## What you need to do
Transcribe every line of text in the records below without any change, and leave the pictures out of the transcription.

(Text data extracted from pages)
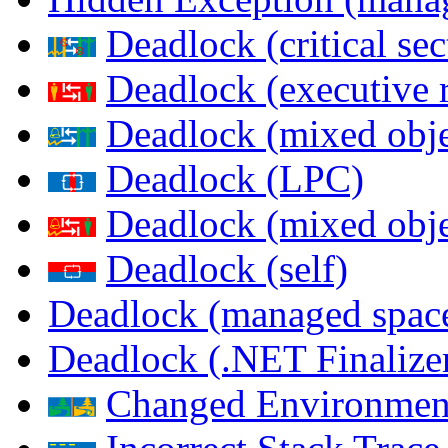
Deadlock (critical sec
Deadlock (executive 
Deadlock (mixed objec
Deadlock (LPC)
Deadlock (mixed obje
Deadlock (self)
Deadlock (managed spac
Deadlock (.NET Finalize
Changed Environmen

## Your response
Deadlock (critical sec
Deadlock (executive 
Deadlock (mixed objec
Deadlock (LPC)
Deadlock (mixed obje
Deadlock (self)
Deadlock (managed spac
Deadlock (.NET Finalize
Changed Environmen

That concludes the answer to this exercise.